The program also includes interdepartmental faculty currently representing 17 departments across five colleges at UCR: the College of Natural and Agricultural Sciences (CNAS), the School of Public Policy (SPP), the College of Humanities, Arts, and Social Sciences (CHASS), the Marlan and Rosemary Bourns College of Engineering (BCOE), and of course, the School of Medicine (SOM).
“It's a real strength, the way we've been able to draw on the resources and expertise from all across campus,” Wolfson said. “That's not something you necessarily see at other schools, where it's much more contained.” Faculty members may teach courses, serve as thesis advisors, guest lecture, and more.
“The faculty involved in the MPH program are the most inspiring people I’ve met during my time at UCR,” said Moazzum Bajwa, MD, an assistant clinical professor and director of the Longitudinal Ambulatory Care Experience (LACE) Program who contributed his public health expertise to the development of the MPH program. “They represent several disciplines across UCR and each of them leads transformative community-based research and programs in the Inland Empire.”
Through the SOM’s LACE Program, all medical students already receive training in public health as well as work directly with patients in the community.
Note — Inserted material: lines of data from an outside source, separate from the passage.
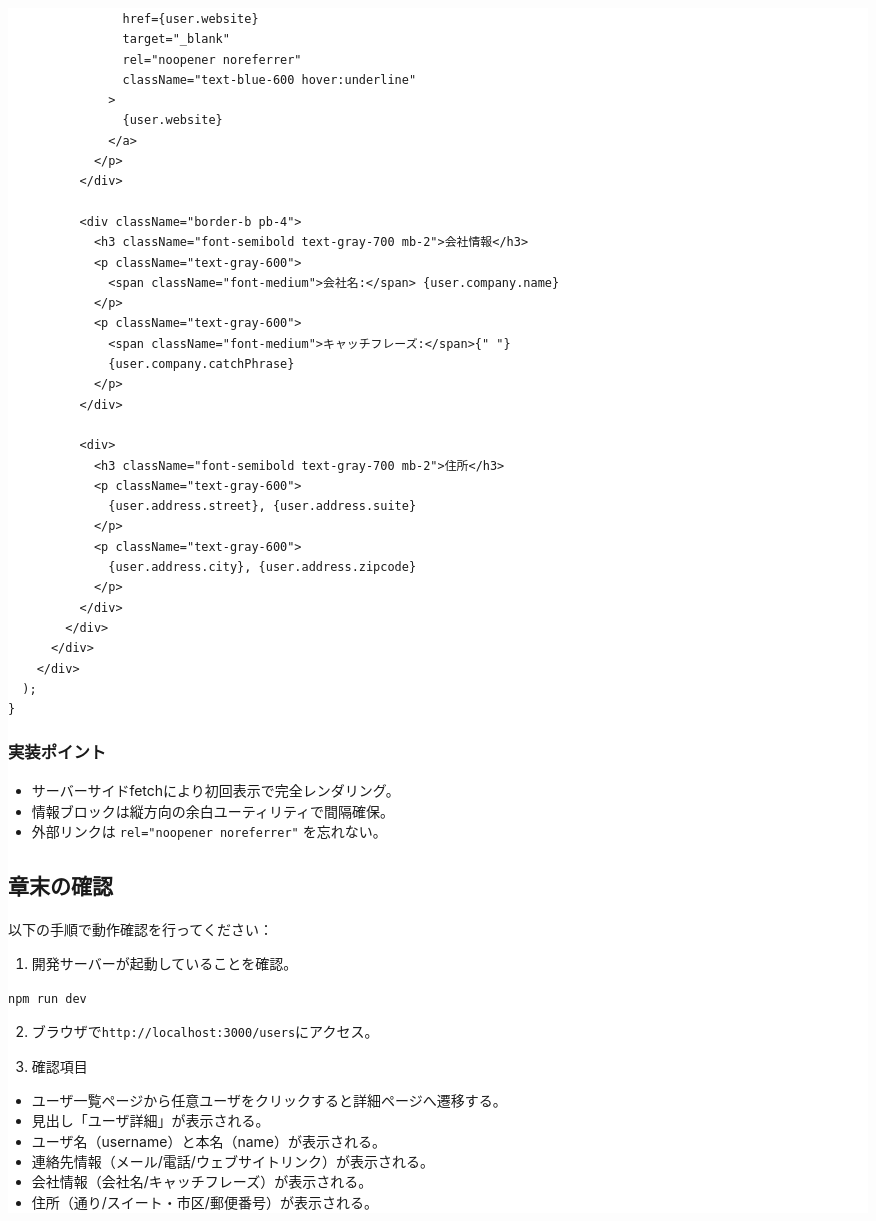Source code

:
 ```tsx
                href={user.website}
                target="_blank"
                rel="noopener noreferrer"
                className="text-blue-600 hover:underline"
              >
                {user.website}
              </a>
            </p>
          </div>

          <div className="border-b pb-4">
            <h3 className="font-semibold text-gray-700 mb-2">会社情報</h3>
            <p className="text-gray-600">
              <span className="font-medium">会社名:</span> {user.company.name}
            </p>
            <p className="text-gray-600">
              <span className="font-medium">キャッチフレーズ:</span>{" "}
              {user.company.catchPhrase}
            </p>
          </div>

          <div>
            <h3 className="font-semibold text-gray-700 mb-2">住所</h3>
            <p className="text-gray-600">
              {user.address.street}, {user.address.suite}
            </p>
            <p className="text-gray-600">
              {user.address.city}, {user.address.zipcode}
            </p>
          </div>
        </div>
      </div>
    </div>
  );
}
```


### 実装ポイント

- サーバーサイドfetchにより初回表示で完全レンダリング。
- 情報ブロックは縦方向の余白ユーティリティで間隔確保。
- 外部リンクは `rel="noopener noreferrer"` を忘れない。

## 章末の確認

以下の手順で動作確認を行ってください：

1. 開発サーバーが起動していることを確認。
```bash
npm run dev
```

2. ブラウザで`http://localhost:3000/users`にアクセス。

3. 確認項目
- ユーザ一覧ページから任意ユーザをクリックすると詳細ページへ遷移する。
- 見出し「ユーザ詳細」が表示される。
- ユーザ名（username）と本名（name）が表示される。
- 連絡先情報（メール/電話/ウェブサイトリンク）が表示される。
- 会社情報（会社名/キャッチフレーズ）が表示される。
- 住所（通り/スイート・市区/郵便番号）が表示される。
Still, Bajwa wholeheartedly supported a standalone MPH program.
“One of the key public health lessons highlighted by the COVID pandemic is that health disparities disproportionately affect low-income communities as a result of generations of structural violence,” Bajwa explained. “We need to develop and maintain experts in public health who intimately understand the needs of our Inland Empire communities, and the MPH program is one of several pathways to do that.”
He continued, “I chose to work at UCR School of Medicine precisely because of that emphasis on community-based research and advocacy, and I’m confident the MPH program will expand on that in a meaningful way.”
Joining a new generation of public health scholars
UCR faculty anticipate that the program will help the community while offering a promising career path for graduates. “I think there is a growing realization of underinvestment nationwide in the public health infrastructure, so it’s a growing field,” said Wolfson. He added that the team developed the program with input from potential employers, such as the health department. “I think it'll help people build their careers and ultimately have a positive impact on the health of the population of Inland Southern California and the reduction in disparities,” he said.
Sims concluded by pointing out that it’s up to those in the local area to address local issues. “I think that's important for us to realize--nobody's going to do it except those of us who are here,” he said. It’s important to unify efforts under an MPH program, Sims continued, to “understand what's going on and how we can be a part of the solution rather than continually ignoring the problem or operating in a piecemeal way.”
“Hopefully this will produce scholars and practitioners who are sensitive to the role of community in formulating strategies for improving health and achieving health equity,” Sims added. “The goal is to train a generation of scholars who may be members of the communities but who will also engage our community in efforts to improve health.”